● TASK REQUIREMENTS: Without the pictures, write the listing out again exactly as it appears.
*** Begin section ***
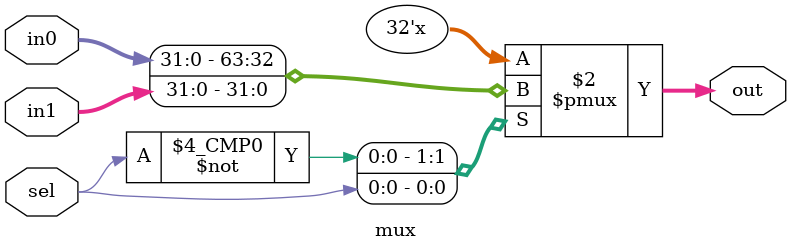
<source format=sv>
`timescale 1 ns / 1 ps
module mux(
    input logic [31:0] in0, in1, //input on 32 bits
    input logic sel, 
    output logic [31:0] out // exit mux on 32 bits
);
    // MUX logic
    always_comb begin
        case(sel)
            1'b0: out = in0;
            1'b1: out = in1;
            default: out = 32'b0;
        endcase
    end
endmodule
</source>
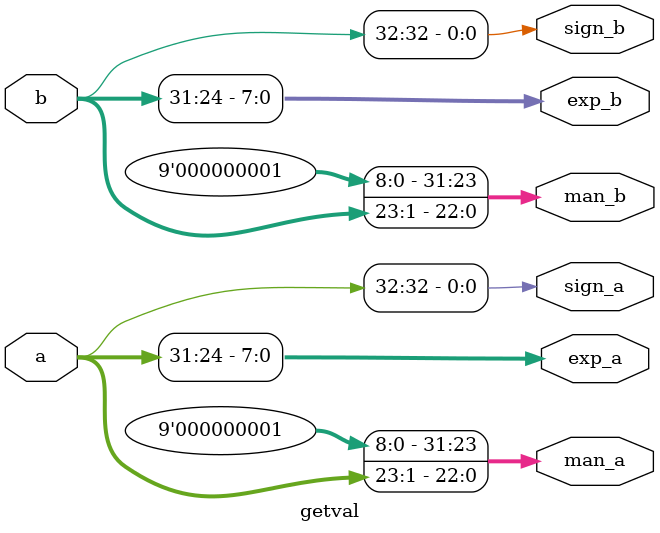
<source format=v>
module getval(
    input [32:1] a,
    input [32:1] b,
    output reg [32:1] man_a,
    output reg [32:1] man_b,
    output reg [8:1] exp_a,
    output reg [8:1] exp_b,
    output reg sign_a,
    output reg sign_b
    
);

always@(*)begin
    man_a={32'b0};
    man_b={32'b0};
    man_a [23:1] = a[23:1];
    man_b [23:1] = b[23:1];
    exp_a =a[31:24];
    exp_b =b[31:24];
    sign_a =a[32];
    sign_b =b[32];

    man_a[24]=1'b1; //1.man_a
    man_b[24]=1'b1; //1.man_b
    end



endmodule
</source>
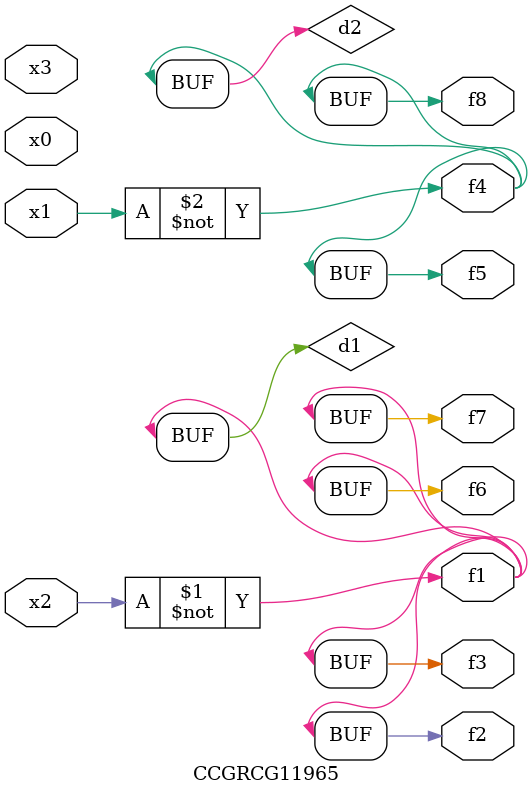
<source format=v>
module CCGRCG11965(
	input x0, x1, x2, x3,
	output f1, f2, f3, f4, f5, f6, f7, f8
);

	wire d1, d2;

	xnor (d1, x2);
	not (d2, x1);
	assign f1 = d1;
	assign f2 = d1;
	assign f3 = d1;
	assign f4 = d2;
	assign f5 = d2;
	assign f6 = d1;
	assign f7 = d1;
	assign f8 = d2;
endmodule

</source>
*** End section ***
● ANSWER:
<source format=sv>
`timescale 1 ns / 1 ps
module mux(
    input logic [31:0] in0, in1, //input on 32 bits
    input logic sel, 
    output logic [31:0] out // exit mux on 32 bits
);
    // MUX logic
    always_comb begin
        case(sel)
            1'b0: out = in0;
            1'b1: out = in1;
            default: out = 32'b0;
        endcase
    end
endmodule
</source>
<source format=v>
module getval(
    input [32:1] a,
    input [32:1] b,
    output reg [32:1] man_a,
    output reg [32:1] man_b,
    output reg [8:1] exp_a,
    output reg [8:1] exp_b,
    output reg sign_a,
    output reg sign_b
    
);

always@(*)begin
    man_a={32'b0};
    man_b={32'b0};
    man_a [23:1] = a[23:1];
    man_b [23:1] = b[23:1];
    exp_a =a[31:24];
    exp_b =b[31:24];
    sign_a =a[32];
    sign_b =b[32];

    man_a[24]=1'b1; //1.man_a
    man_b[24]=1'b1; //1.man_b
    end



endmodule
</source>
<source format=v>
module CCGRCG11965(
	input x0, x1, x2, x3,
	output f1, f2, f3, f4, f5, f6, f7, f8
);

	wire d1, d2;

	xnor (d1, x2);
	not (d2, x1);
	assign f1 = d1;
	assign f2 = d1;
	assign f3 = d1;
	assign f4 = d2;
	assign f5 = d2;
	assign f6 = d1;
	assign f7 = d1;
	assign f8 = d2;
endmodule

</source>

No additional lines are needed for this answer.